EXCERPTED PASSAGE »
========
Pulmonary arterial hypertension: patient stratification and therapeutic advances

28.03.22 02:43 PM By Sol

Pulmonary arterial hypertension (PAH) is a global problem with elevated morbidity and mortality because it complicates many diseases related to the cardiopulmonary system. And this risk is even higher due to the high prevalence of congenital heart disease: there are an estimated 25 cases of pulmonary arterial hypertension related to congenital heart disease per million inhabitants worldwide.

PAH can occur due to heart disease, as we already said, but it can also occur due to clots or other chronic diseases. The remodeling of the pulmonary vasculature and the progressive increase of the pulmonary vascular load that are characteristic of this syndrome, generate hypertrophy and remodeling of the right ventricle that, without treatment, are fatal. 

Stratifying patients

The 2015 Guidelines s for the Diagnosis and Treatment of Pulmonary Hypertension of the European Society of Cardiology – European Respiratory Society (ESC/ERS, respectively) indicate that it is a priority to stratify patients effectively and promptly in order to choose the most appropriate therapy for each case. 

 

On the other hand, there are currently five clinical classifications (or groups) of pulmonary arterial hypertension:

 

1 Pulmonary Arterial Hypertension (PAH). The cause is the reduction or stiffness of the pulmonary arteries, which forces the right side of the heart to work harder.

 2 Pulmonary hypertension due to left heart disease. The cause may be a problem with a valve (mitral or aortic) on the left side of the heart or a failure of the left ventricle.

 3 Pulmonary hypertension due to lung disease.  When the patient has a lung disease (e.g. COPD) or some other disease that causes hypoxia.

 4 Pulmonary hypertension caused by chronic clots. The common treatment is surgery or medications that help dissolve clots. 

5 Cryptogenic pulmonary hypertension.  Which is when the physician cannot determine the origin of the problem. Among the conditions that are usually associated with this type of hypertension we can mention kidney disease, metabolic disorders, inflammatory disorders or blood disorders, among others.

 

Although the predictive capacity provided by stratification methods has improved over time using machine learning algorithms, the aforementioned ESC/ERS 2015 Guidelines suggest evaluating the risk of patients periodically since there is no a unique variable that offers enough diagnostic and prognosis information. 

That is why it is necessary the physician establishes a multidimensional treatment strategy that includes various tests such as echocardiography, CT scans, spirometry and pulmonary function tests, among other useful tools.
========
INFORMATION SUPPLIED »
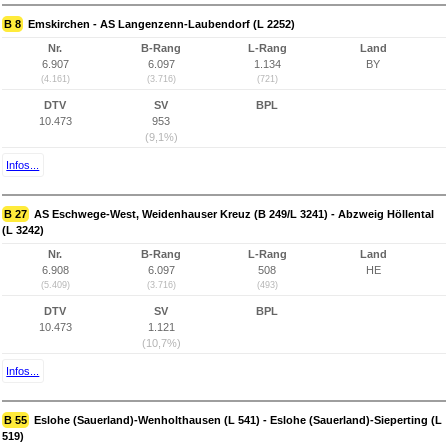
B 8
Emskirchen - AS Langenzenn-Laubendorf (L 2252)
Nr.
B-Rang
L-Rang
Land
6.907
6.097
1.134
BY
(4.161)
(3.716)
(721)
DTV
SV
BPL
10.473
953
(9,1%)
Infos...
B 27
AS Eschwege-West, Weidenhauser Kreuz (B 249/L 3241) - Abzweig Höllental
(L 3242)
Nr.
B-Rang
L-Rang
Land
6.908
6.097
508
HE
(5.409)
(3.716)
(493)
DTV
SV
BPL
10.473
1.121
(10,7%)
Infos...
B 55
Eslohe (Sauerland)-Wenholthausen (L 541) - Eslohe (Sauerland)-Sieperting (L
519)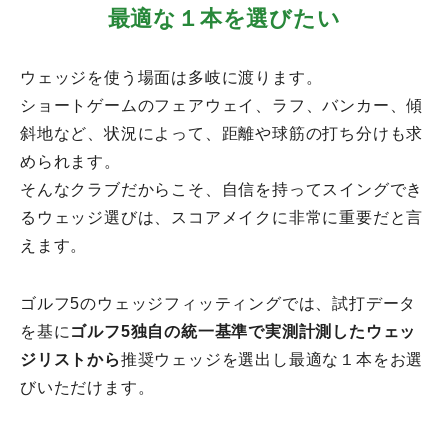
最適な１本を選びたい
ウェッジを使う場面は多岐に渡ります。
ショートゲームのフェアウェイ、ラフ、バンカー、傾
斜地など、状況によって、距離や球筋の打ち分けも求
められます。
そんなクラブだからこそ、自信を持ってスイングでき
るウェッジ選びは、スコアメイクに非常に重要だと言
えます。
ゴルフ5のウェッジフィッティングでは、試打データ
を基に
ゴルフ5独自の統一基準で実測計測した
ウェッ
ジリストから
推奨ウェッジを選出し最適な１本をお選
びいただけます。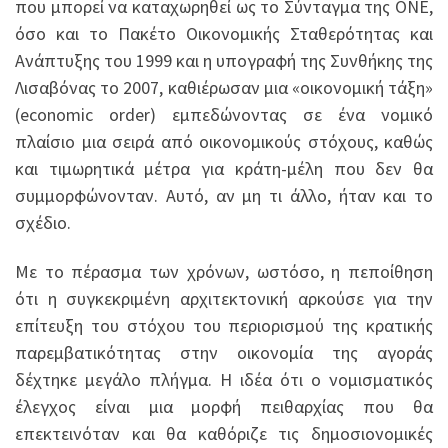
που μπορεί να καταχωρηθεί ως το Σύνταγμα της ΟΝΕ,
όσο και το Πακέτο Οικονομικής Σταθερότητας και
Ανάπτυξης του 1999 και η υπογραφή της Συνθήκης της
Λισαβόνας το 2007, καθιέρωσαν μια «οικονομική τάξη»
(economic order) εμπεδώνοντας σε ένα νομικό
πλαίσιο μια σειρά από οικονομικούς στόχους, καθώς
και τιμωρητικά μέτρα για κράτη-μέλη που δεν θα
συμμορφώνονταν. Αυτό, αν μη τι άλλο, ήταν και το
σχέδιο.
Με το πέρασμα των χρόνων, ωστόσο, η πεποίθηση
ότι η συγκεκριμένη αρχιτεκτονική αρκούσε για την
επίτευξη του στόχου του περιορισμού της κρατικής
παρεμβατικότητας στην οικονομία της αγοράς
δέχτηκε μεγάλο πλήγμα. Η ιδέα ότι ο νομισματικός
έλεγχος είναι μια μορφή πειθαρχίας που θα
επεκτεινόταν και θα καθόριζε τις δημοσιονομικές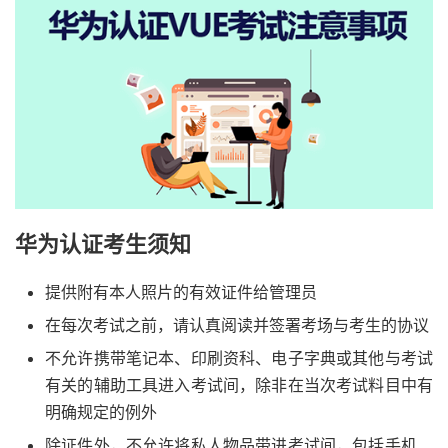
华为认证考生须知
提供附有本人照片的有效证件给管理员
在每次考试之前，请认真阅读并签署考场与考生的协议
不允许携带笔记本、印刷资科、电子字典或其他与考试
有关的辅助工具进入考试间，除非在当次考试料目中有
明确规定的例外
除证件外，不允许将私人物品带进考试间，包括手机、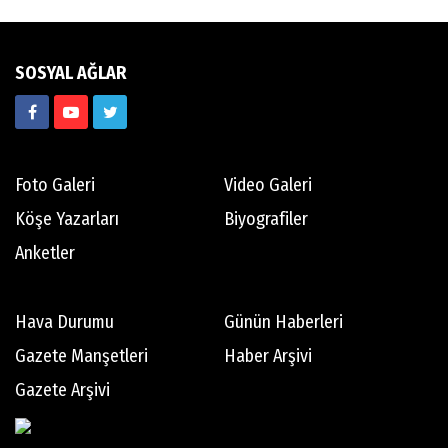
SOSYAL AĞLAR
Foto Galeri
Video Galeri
Köşe Yazarları
Biyografiler
Anketler
Hava Durumu
Günün Haberleri
Gazete Manşetleri
Haber Arşivi
Gazete Arşivi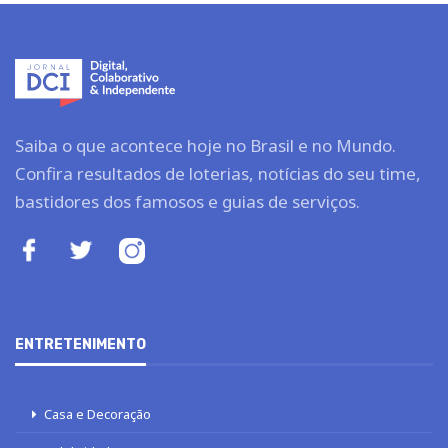
Saiba o que acontece hoje no Brasil e no Mundo.
Confira resultados de loterias, notícias do seu time,
bastidores dos famosos e guias de serviços.
ENTRETENIMENTO
Casa e Decoração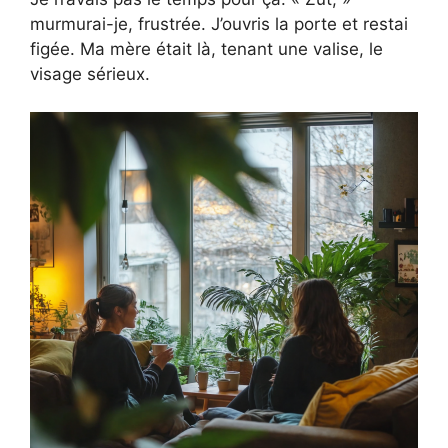
murmurai-je, frustrée. J’ouvris la porte et restai
figée. Ma mère était là, tenant une valise, le
visage sérieux.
========
PROBLEM DESCRIPTION » Continue the article on pulmonary arterial hypertension from where it stops.

EXERCISE RESULT »
Sotatercept, a hope?

To the already known treatments, for example, diuretics to promote euvolemia or anticoagulant therapy (now only indicated for idiopathic PAH), one more option is added. 

It is a PULSAR trial (published in April 2021) in which the efficacy of sotatercept, a new fusion protein composed of the extracellular domain of the human activin receptor type IIA fused with the Fc domain of human igG1, was tested. In other words, this compound binds the activines and the growth differentiation factors to try to restore the balance in the growth promoting signals and the growth inhibitors. 

The trial lasted 24 weeks in which 106 adults receiving baseline therapy for pulmonary arterial hypertension were randomly selected. They were given subcutaneous sotatercept at a dose of 0.3 mg per kilogram of body weight every 3 weeks or 0.7 mg per kilogram every 3 weeks or a placebo. The primary endpoint was the change in pulmonary vascular resistance from trial initiation to week 24. 

This trial demonstrated that sotatercept reduces pulmonary vascular resistance in patients receiving background monotherapy, double therapy, or triple therapy, including those receiving prostacyclin infusion therapy. Decreased pulmonary vascular resistance in the sotatercept groups was achieved by reducing mean pulmonary arterial pressure, without causing a substantial change in cardiac output or pulmonary artery wedge pressure.

 Preclinical evidence suggests that sotatercept has a direct effect on pulmonary vascular remodeling, which may explain its clinical effect on pulmonary artery pressure.  Although there is still a long way to go, these initial results are good news for PAH patients.